*What is required*
Please set down the data again exactly, minus the pictures.

Stored records:
* * * *

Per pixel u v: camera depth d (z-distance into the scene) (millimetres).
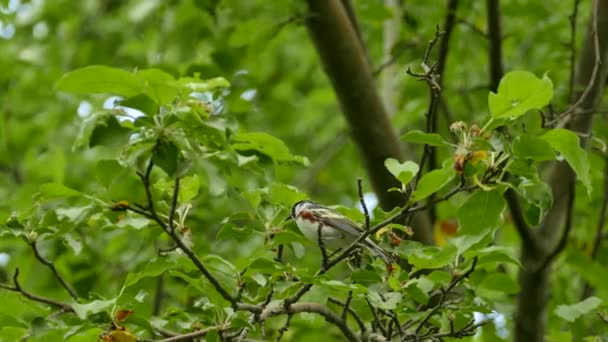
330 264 8133
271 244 8836
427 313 8734
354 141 13250
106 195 8586
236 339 8812
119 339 8328
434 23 14648
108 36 21781
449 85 17344
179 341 8492
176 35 18250
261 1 17906
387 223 7715
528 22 17891
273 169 8984
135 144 7207
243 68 18469
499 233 16453
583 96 10562
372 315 9516
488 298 9898
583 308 9711
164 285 15656
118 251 15562
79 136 7312
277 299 8500
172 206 7547
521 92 7105
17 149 19594
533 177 7445
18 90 20328
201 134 7309
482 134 7387
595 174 13477
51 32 22141
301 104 21891
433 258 8062
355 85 13078
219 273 8406
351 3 14273
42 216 8758
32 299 9062
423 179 7406
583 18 17312
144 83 7082
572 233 15625
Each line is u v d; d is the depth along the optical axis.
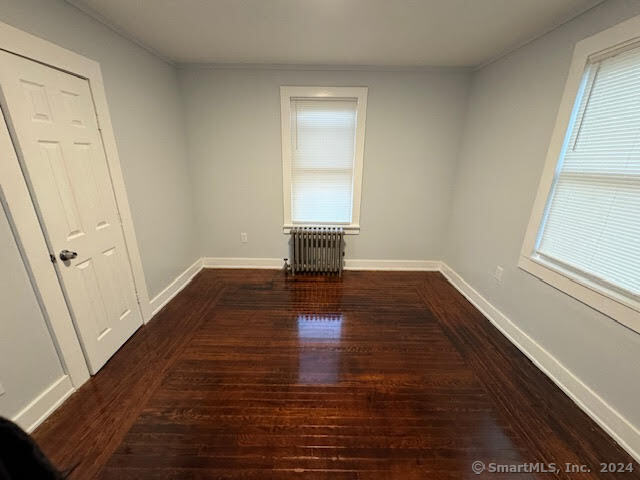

* * * *

*Written solution*
Per pixel u v: camera depth d (z-distance into the scene) (millimetres).
330 264 8133
271 244 8836
427 313 8734
354 141 13250
106 195 8586
236 339 8812
119 339 8328
434 23 14648
108 36 21781
449 85 17344
179 341 8492
176 35 18250
261 1 17906
387 223 7715
528 22 17891
273 169 8984
135 144 7207
243 68 18469
499 233 16453
583 96 10562
372 315 9516
488 298 9898
583 308 9711
164 285 15656
118 251 15562
79 136 7312
277 299 8500
172 206 7547
521 92 7105
17 149 19594
533 177 7445
18 90 20328
201 134 7309
482 134 7387
595 174 13477
51 32 22141
301 104 21891
433 258 8062
355 85 13078
219 273 8406
351 3 14273
42 216 8758
32 299 9062
423 179 7406
583 18 17312
144 83 7082
572 233 15625
Each line is u v d; d is the depth along the optical axis.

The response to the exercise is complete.